Nabeel called out for his son and brother, relatives recalled. Then he called out the names of other booksellers he’d grown up with on the street.

A few days later, unable to find adequate medical care in Baghdad, Nabeel’s brothers carried him onto a plane for Beirut.

The family’s collection of rare books, first editions and manuscripts burned with the store. They included two priceless books of Arabic calligraphy.

Most Iraqis don’t have the means to leave. The Al Hayawis do. The brothers sold their family house in Baghdad for Dh1,212,600. But instead of living off the proceeds or investing outside Iraq, the Al Hayawis used the money to rebuild their two stores, repay debts and buy more books.

“It is our livelihood. It is our heritage. It is our history,” Nabeel’s younger brother Bediyah Al Hayawi, 52, said matter-of-factly. “This is our country. How could we not be committed to it?”

Five months after the bombing, Nabeel returned to Baghdad. He locked Yahye’s room, with the computer, the shelf of engineering books and the childhood portraits.

Nabeel remained on Mutanabi Street, overseeing reconstruction of the shops even as he struggled to rebuild himself.

Inside the Renaissance today, photos of Mohammad, Yahye and Abdul Rahman, the patriarch, hang on a wall.
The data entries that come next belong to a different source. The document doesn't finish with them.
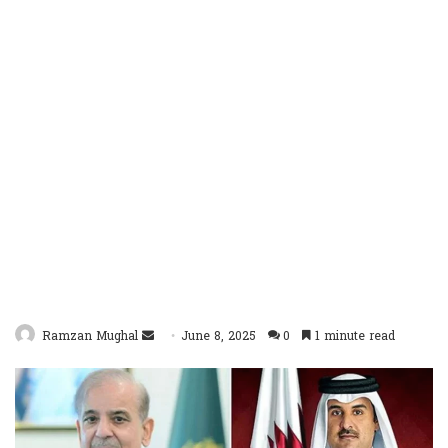
Send
Ramzan Mughal
June 8, 2025
0
1 minute read
an
email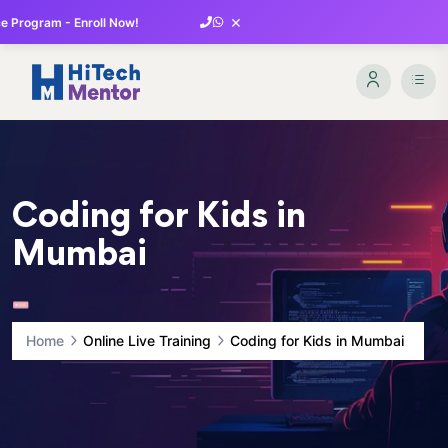
×
 Program - Enroll Now!
Coding for Kids in
Mumbai
Home
Online Live Training
Coding for Kids in Mumbai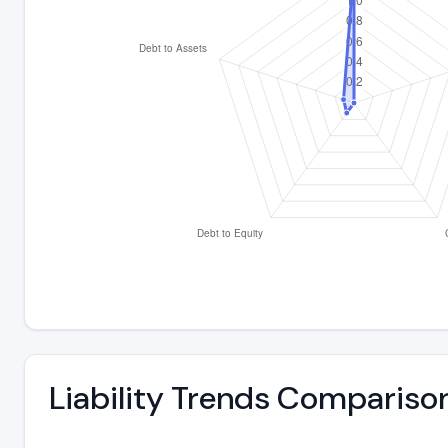
Liability Trends Compariso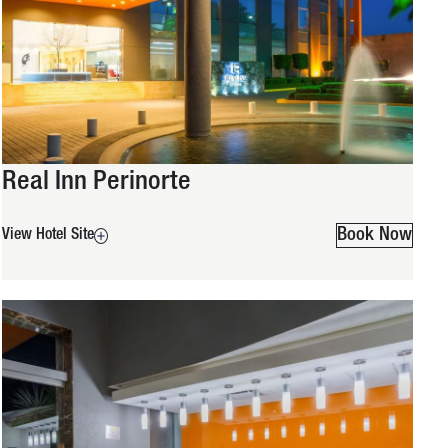
Real Inn Perinorte
Book Now
View Hotel Site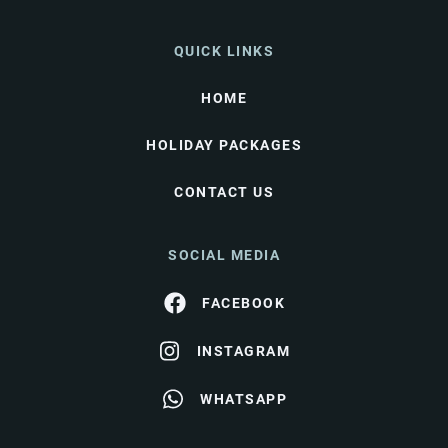
QUICK LINKS
HOME
HOLIDAY PACKAGES
CONTACT US
SOCIAL MEDIA
FACEBOOK
INSTAGRAM
WHATSAPP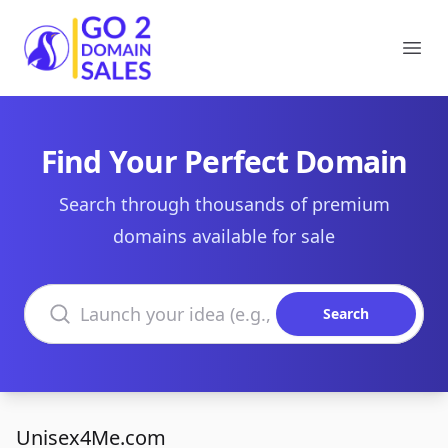
Go2DomainSales
Ope
Find Your Perfect Domain
Search through thousands of premium
domains available for sale
Search domains
Search
Unisex4Me.com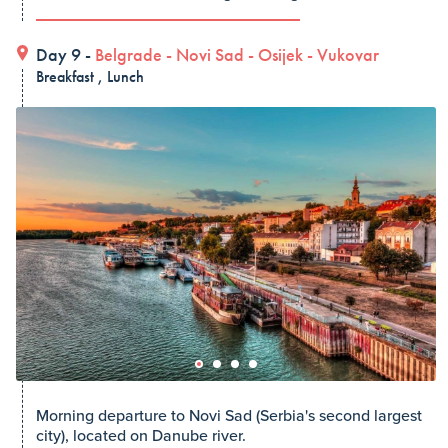
Day 9 -
Belgrade
-
Novi Sad
-
Osijek
-
Vukovar
Breakfast , Lunch
Morning departure to Novi Sad (Serbia's second largest
city), located on Danube river.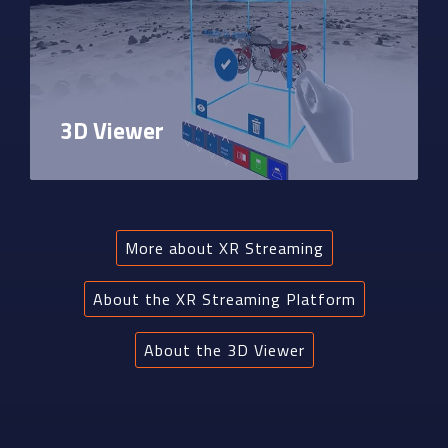
3D Viewer
More about XR Streaming
About the XR Streaming Platform
About the 3D Viewer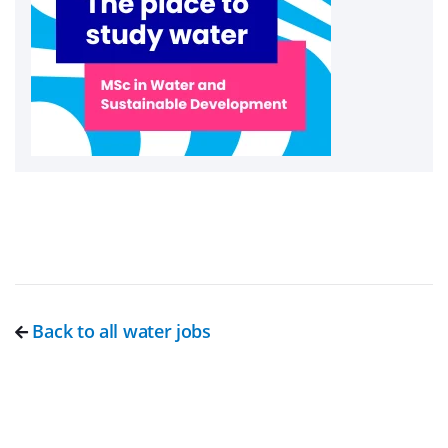
Back to all water jobs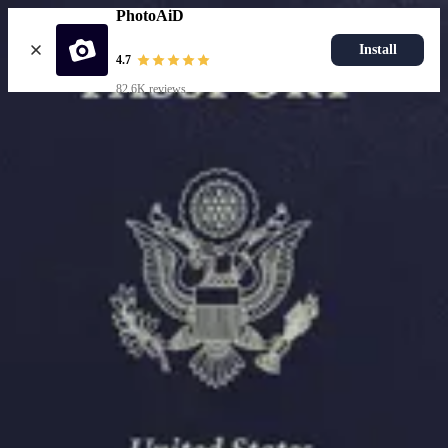
PhotoAiD
Install
4.7
82.6K reviews
Upload photo
Resources
Passport Photo Resizer
How to Take a Passport Photo with an iPhone
How to Take a Passport Photo with Android
Popular Documents
US Passport Photo
Most Popular
Baby Passport Photo
USCIS Photo
2x2 Photo
Chinese Visa Photo
Most Popular
US Passport Photo
Size
2x2 in
Choose document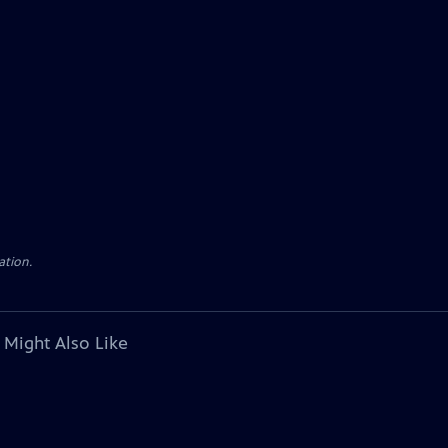
ation.
 Might Also Like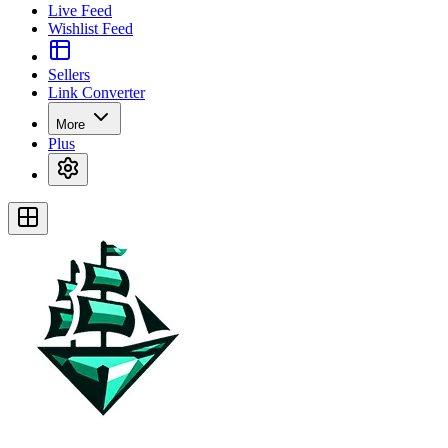
Live Feed
Wishlist Feed
Sellers
Link Converter
More
Plus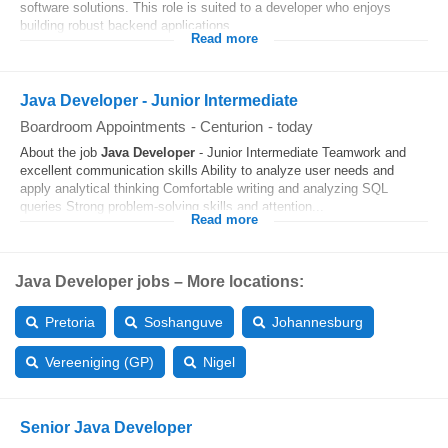
software solutions. This role is suited to a developer who enjoys
building robust backend applications...
Read more
Java Developer - Junior Intermediate
Boardroom Appointments
-
Centurion
-
today
About the job
Java Developer
- Junior Intermediate Teamwork and
excellent communication skills Ability to analyze user needs and
apply analytical thinking Comfortable writing and analyzing SQL
queries Strong problem-solving skills and attention...
Read more
Java Developer jobs – More locations:
Pretoria
Soshanguve
Johannesburg
Vereeniging (GP)
Nigel
Senior Java Developer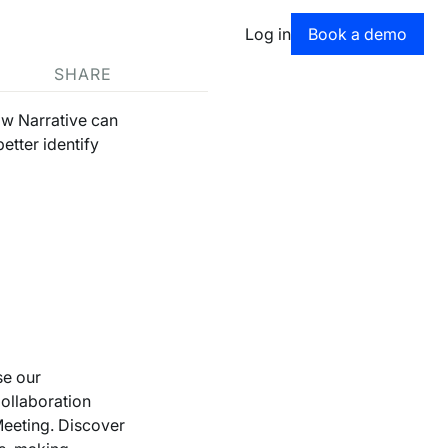
Book a dem
Log in
Book a demo
SHARE
ow Narrative can
etter identify
se our
Collaboration
Meeting. Discover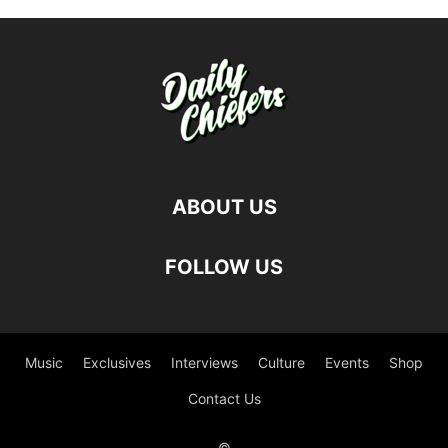
ABOUT US
FOLLOW US
Music
Exclusives
Interviews
Culture
Events
Shop
Contact Us
©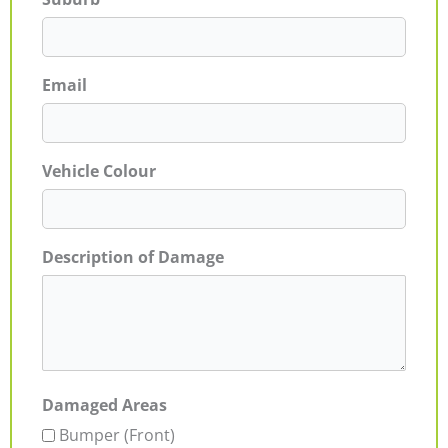
Email
Vehicle Colour
Description of Damage
Damaged Areas
Bumper (Front)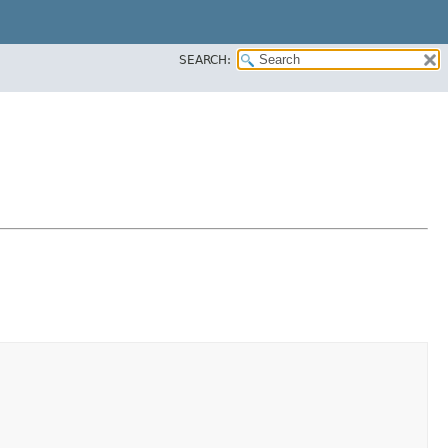
SEARCH: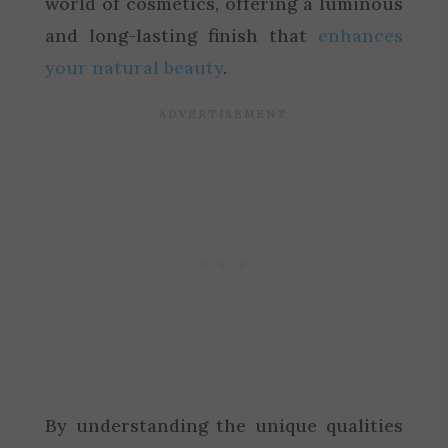
world of cosmetics, offering a luminous
and long-lasting finish that
enhances
your natural beauty
.
By understanding the unique qualities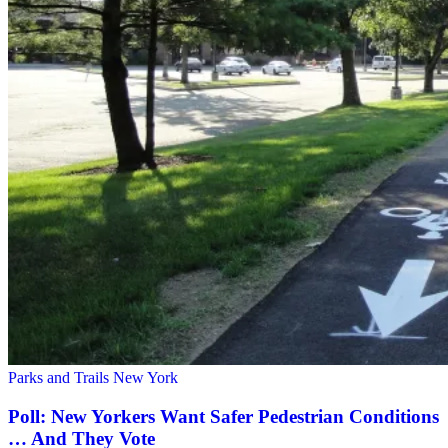
Parks and Trails New York
Poll: New Yorkers Want Safer Pedestrian Conditions
… And They Vote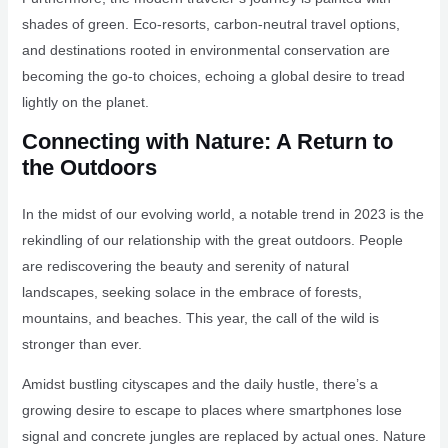
shades of green. Eco-resorts, carbon-neutral travel options,
and destinations rooted in environmental conservation are
becoming the go-to choices, echoing a global desire to tread
lightly on the planet.
Connecting with Nature: A Return to
the Outdoors
In the midst of our evolving world, a notable trend in 2023 is the
rekindling of our relationship with the great outdoors. People
are rediscovering the beauty and serenity of natural
landscapes, seeking solace in the embrace of forests,
mountains, and beaches. This year, the call of the wild is
stronger than ever.
Amidst bustling cityscapes and the daily hustle, there’s a
growing desire to escape to places where smartphones lose
signal and concrete jungles are replaced by actual ones. Nature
Underneath them a sign reads, “The Martyrs of the Al Hayawi Family”.

Many writers, artists and professors have left Iraq. Since the attack, business has halved. But Nabeel remains hopeful.

Recently, a top Cairo surgeon told Nabeel that a nerve could be transplanted from his leg to try to heal his left arm but that he might not walk again. An influential cleric in Beirut offered to help him gain asylum in Europe.